Open AdrienWohrer opened 1 year ago

AdrienWohrer commented 1 year ago

Hi, I am using keops/pytorch to implement an ordinary differential equation on a bunch of variables

The ODE is implemented with some numerical scheme, say Euler to simplify, with a structure of the form : Y[:, t+1] = Y[:, t] + epsilon G(Y[:, t]) X[n, t+1] = X[n,t] + epsilon sum_m F(X[n,t], Y[m,t]) for all n in 1...N the sum over m being implemented with a "sum" reduction over some keops symbolic formula.

The important information here is that the ODE governing Y is a "true" M-dimensional ODE, whose time derivative is given by some function G:R^M to R^M, whereas the ODE governing X is factorized across variables (x_n), i.e., each variable x_n is ruled by a 1-dimensional ODE involving only itself plus the Y variables.
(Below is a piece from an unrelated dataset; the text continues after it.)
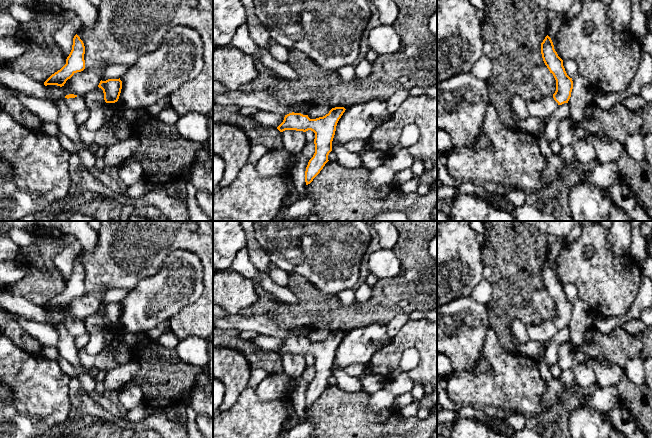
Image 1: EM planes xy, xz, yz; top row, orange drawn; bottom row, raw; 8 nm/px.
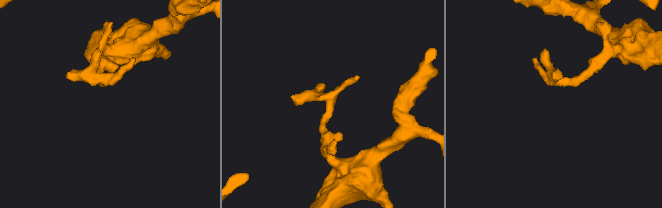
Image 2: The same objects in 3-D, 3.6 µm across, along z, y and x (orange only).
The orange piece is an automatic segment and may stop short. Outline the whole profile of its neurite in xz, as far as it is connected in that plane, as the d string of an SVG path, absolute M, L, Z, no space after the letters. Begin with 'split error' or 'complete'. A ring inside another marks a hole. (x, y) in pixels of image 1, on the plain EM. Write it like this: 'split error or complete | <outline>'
split error | M294 327L293 335L285 339L283 346L277 353L280 356L285 354L306 356L311 354L315 357L315 377L309 384L305 395L305 406L308 409L329 385L328 379L332 375L336 350L346 333L344 331L335 331L323 341L310 343L303 334L304 329L311 330L307 327Z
Indeed, this is the natural structure of keops reduction formulas, performed in parallel for each dimension of the non-reduced variable (here X).
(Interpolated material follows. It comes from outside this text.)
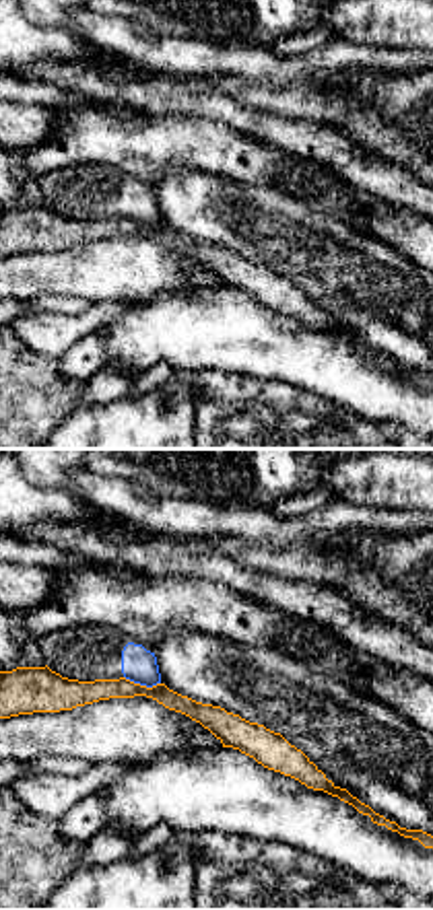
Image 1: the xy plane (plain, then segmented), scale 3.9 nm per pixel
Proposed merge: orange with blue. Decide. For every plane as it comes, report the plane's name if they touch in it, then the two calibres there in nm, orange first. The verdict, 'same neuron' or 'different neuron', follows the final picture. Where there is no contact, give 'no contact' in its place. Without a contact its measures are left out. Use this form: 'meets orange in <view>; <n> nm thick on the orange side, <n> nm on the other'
meets orange in xy; 100 nm thick on the orange side, 140 nm on the other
I then consider some scalar quantity l=L(X), computed from the whole trajectory of variables X (that is, all scalar variables X[n,t] from t=0 to t=T). Through the above ODE, the whole trajectory X is itself a function of the initial condition (X0,Y0) only, and I want to estimate the differential of the final number l=L(X) w.r.t. the initial values Y0.
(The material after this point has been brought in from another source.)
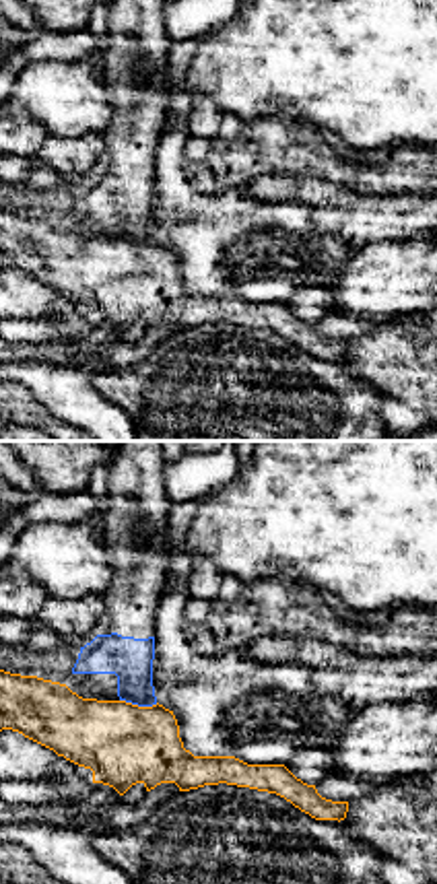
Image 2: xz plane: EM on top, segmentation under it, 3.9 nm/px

In theory, this gradient can be estimated by back-propagation. A naive description of the back-propagation in this case would be that there is a "global" function H : R^(N+M) -> R^(N+M) such that (X[:,t+1],Y[:,t+1]) = H( X[:,t], Y[:,t] ) and each back-propagation from time step "t+1" back to time step "t" involves multiplying the gradient by the differential matrix dH at this point, so an (N+M)*(N+M) matrix.

However, in my particular case, this general approach is a computational overkill, because the variables (x_n) have no direct interaction between them ; in other words the differential matrix dH is just diagonal, as for its X components. And thus, the naive back-propagation would imply multiplying by a huge (N+M)*(N+M) matrix mostly full of zeros.

So finally to my question : is keops' autograd (and its interaction with pytorch autgrad) optimized enough to exploit this particular "diagonal" structure associated with the reductions ? Can I rely on a simple pytorch command l.backward() to compute the gradient of l=L(X) w.r.t. Y0 ? Or will that be largely sub-optimal in the terms of computation time ? To stress the issue again, my X variables are much more numerous (N~=1000) than my Y variables (M~=100), so exploiting the independence structure of the X variables is crucial for me.